Atypical Clinical Manifestations of Loiasis and Their Relevance for Endemic Populations
Loiasis is mostly considered a relatively benign infection when compared with other filarial and parasitic diseases, with Calabar swellings and eyeworm being the most common signs. Yet, there are numerous reports in the literature of more serious sequelae. Establishing the relationship between infection and disease is a crucial first step toward estimating the burden of loiasis.
We conducted a systematic review of case reports containing 329 individuals and detailing clinical manifestations of loiasis with a focus on nonclassical, atypical presentations.
Results indicate a high proportion (47%) of atypical presentations in the case reports identified, encompassing a wide range of cardiac, respiratory, gastrointestinal, renal, neurological, ophthalmological, and dermatological pathologies. Individuals with high microfilarial densities and residing in an endemic country were at greater risk of suffering from atypical manifestations.
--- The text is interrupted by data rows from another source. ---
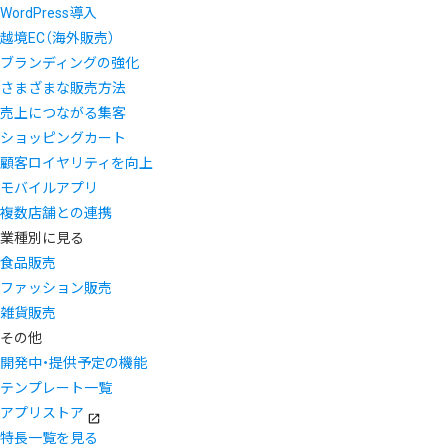
WordPress導入
越境EC（海外販売）
ブランディングの強化
さまざまな販売方法
売上につながる集客
ショッピングカート
顧客ロイヤリティを向上
モバイルアプリ
複数店舗との連携
業種別に見る
食品販売
ファッション販売
雑貨販売
その他
開発中・提供予定の機能
テンプレート一覧
アプリストア
特長一覧を見る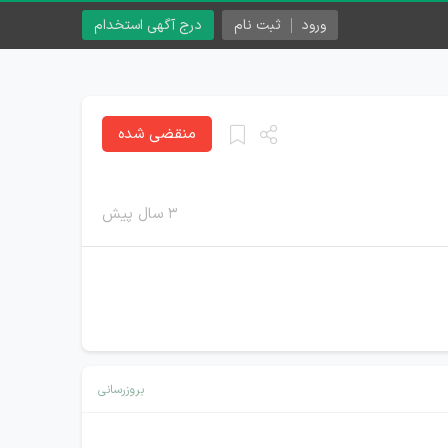
ورود
ثبت نام
درج آگهی استخدام
منقضی شده
۳ سال پیش
بروزرسانی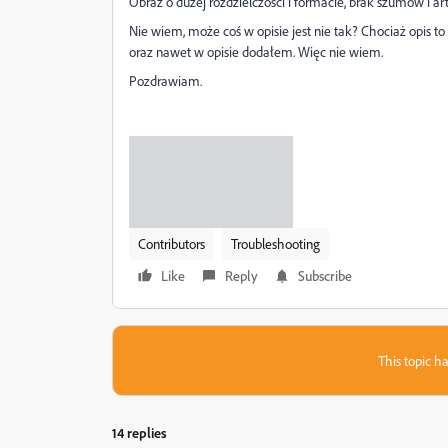
Obraz o dużej rozdzielczości i formacie, brak szumów i a
Nie wiem, może coś w opisie jest nie tak? Chociaż opis t
oraz nawet w opisie dodałem. Więc nie wiem.
Pozdrawiam.
Contributors
Troubleshooting
Like
Reply
Subscribe
This topic ha
14 replies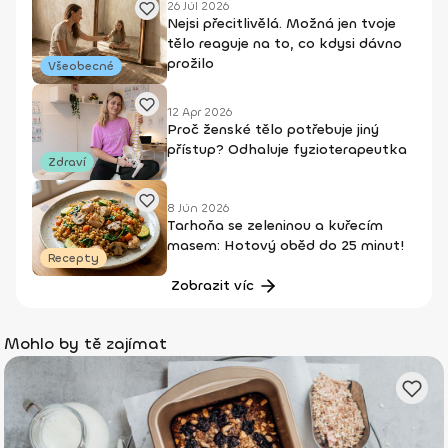
26 Júl 2026
Nejsi přecitlivělá. Možná jen tvoje
tělo reaguje na to, co kdysi dávno
prožilo
Všeobecné
12 Apr 2026
Proč ženské tělo potřebuje jiný
přístup? Odhaluje fyzioterapeutka
Zdraví
8 Jún 2026
Tarhoňa se zeleninou a kuřecím
masem: Hotový oběd do 25 minut!
Recepty
Zobrazit víc
Mohlo by tě zajímat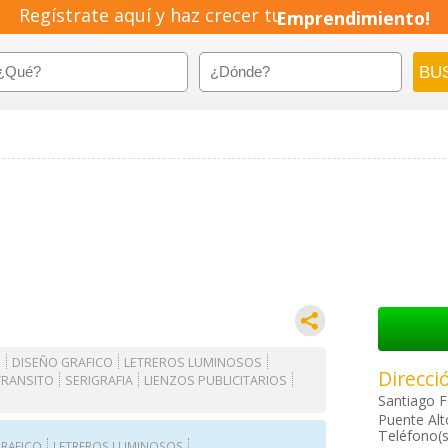
Regístrate aquí y haz crecer tu
Emprendimiento!
S
DISEÑO GRAFICO
LETREROS LUMINOSOS
Direcci
TRANSITO
SERIGRAFIA
LIENZOS PUBLICITARIOS
Santiago 
Puente Alt
Teléfono(s
GRAFICO
LETREROS LUMINOSOS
Our findings have important implications for understanding the clinical spectrum of conditions associated with Loa loa infection, which extends well beyond the classical eyeworm and Calabar swellings. As case reports may overestimate the true rate of atypical manifestations in endemic populations, large-scale, longitudinal clinico-epidemiological studies will be required to refine our estimates and demonstrate causality between loiasis and the breadth of clinical manifestations reported. Even if the rates of atypical presentations were found to be lower, given that residents of loiasis-endemic areas are both numerous and the group most at risk of severe atypical manifestations, our conclusions support the recognition of loiasis as a significant public health burden across Central Africa.